So, an email chat with this lovely lady got me thinking. Why don’t we know how to be alone?
She and I are both going through similar things: mourning a transition in close relationships in our lives, getting used to the idea that we may have to be and live and exist on our own for a while… for maybe a long while. We’re both frightened by the prospect, both nervous about moving through this new world of aloneness.
I spoke with my therapist about that very thing this week. I find myself positioned between my past self and my future self. My past self is young and afraid. She doesn’t believe she can care for herself. She knows she’s going to be lonely. She worries she’ll fall apart. On the other hand, she’s a romantic. She loves and values the people in her life, reaches out when she’s in need, allows others to take care of her.
My future self is confident, comfortable with being on her own. My future self enjoys the people in her life but is ultimately self reliant, needing and relying on no one. She can take care of herself, motivate herself, reach all her goals. She follows her own path and doesn’t make life decisions based on what others want from her. In all honesty, though, this supremely independent future self is also a little bitter, mistrustful of those close to her because she’s learned that others will always let you down. She doesn’t let herself get too attached to people. She’s convinced herself that she can’t – and thus, won’t – trust other people to come through for her or be there when she needs them. So she convinces herself she’ll never need them.
Neither of these women is fully me. They both have strengths and faults. They’re each wrong about certain things, and wise in others. My challenge right now is finding the balance between them.
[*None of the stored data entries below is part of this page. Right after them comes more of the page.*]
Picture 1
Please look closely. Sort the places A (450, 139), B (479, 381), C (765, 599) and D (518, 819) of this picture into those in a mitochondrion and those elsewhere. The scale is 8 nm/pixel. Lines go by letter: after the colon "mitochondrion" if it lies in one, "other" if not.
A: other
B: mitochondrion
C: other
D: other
Bottom line is, it takes a lot of courage to be alone. It takes a lot of trust in oneself, a lot of determination. But being alone is not without its perks. It means the freedom to self-determine; to make the choices that work for me and only me. I think women are often taught to sacrifice their dreams and desires on the altar of Family, Responsibility, or Relationship. There’s always someone else we have to take care of, watch over, look after, nurture, encourage… And in return we’re given the vague impression that it will come back around somehow, that there will be someone to take care of us, watch over us, look after us, nurture and encourage us. I think there are probably more lonely women who are in relationships that lonely women who are alone.
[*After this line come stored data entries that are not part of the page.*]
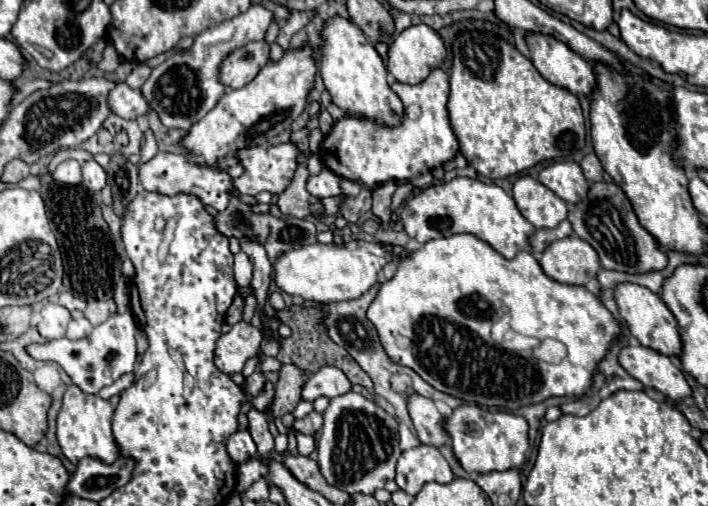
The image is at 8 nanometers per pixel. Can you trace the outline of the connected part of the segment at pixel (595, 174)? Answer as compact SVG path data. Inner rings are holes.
M587 154L583 160L581 160L581 170L583 170L583 174L585 174L585 178L589 180L589 182L597 182L597 180L603 180L603 168L601 168L601 162L597 160L597 156L595 154Z

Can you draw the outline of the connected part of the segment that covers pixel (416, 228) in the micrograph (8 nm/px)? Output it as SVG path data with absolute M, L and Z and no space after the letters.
M453 178L425 188L405 202L399 218L407 236L419 244L467 232L485 240L505 258L513 258L517 252L529 250L529 236L535 232L533 224L521 216L515 200L503 188L473 178Z

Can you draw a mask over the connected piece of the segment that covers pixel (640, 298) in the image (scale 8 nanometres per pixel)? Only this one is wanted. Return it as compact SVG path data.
M621 282L615 286L613 298L617 302L619 316L629 326L629 332L647 348L653 348L665 356L679 356L681 352L681 338L677 332L677 322L673 320L673 314L669 308L665 308L663 300L653 294L649 288L633 284L633 282Z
So I will take care of, watch over, look after, nurture, and encourage myself. First and foremost. By myself. Without expecting or hoping that there will be someone else there to do it for me. And when loneliness does strike (and it will)… I’ll do what I need to do to get through. I’ll call a friend. Play an instrument. Paint a D&D mini. Go for a walk. Learn a language. Write a blog post more than a day in advance. Browse the internet until my eyeballs fall out. Develop interests.
I’m good at being a friend to others. Let’s see how good a friend I can be to myself.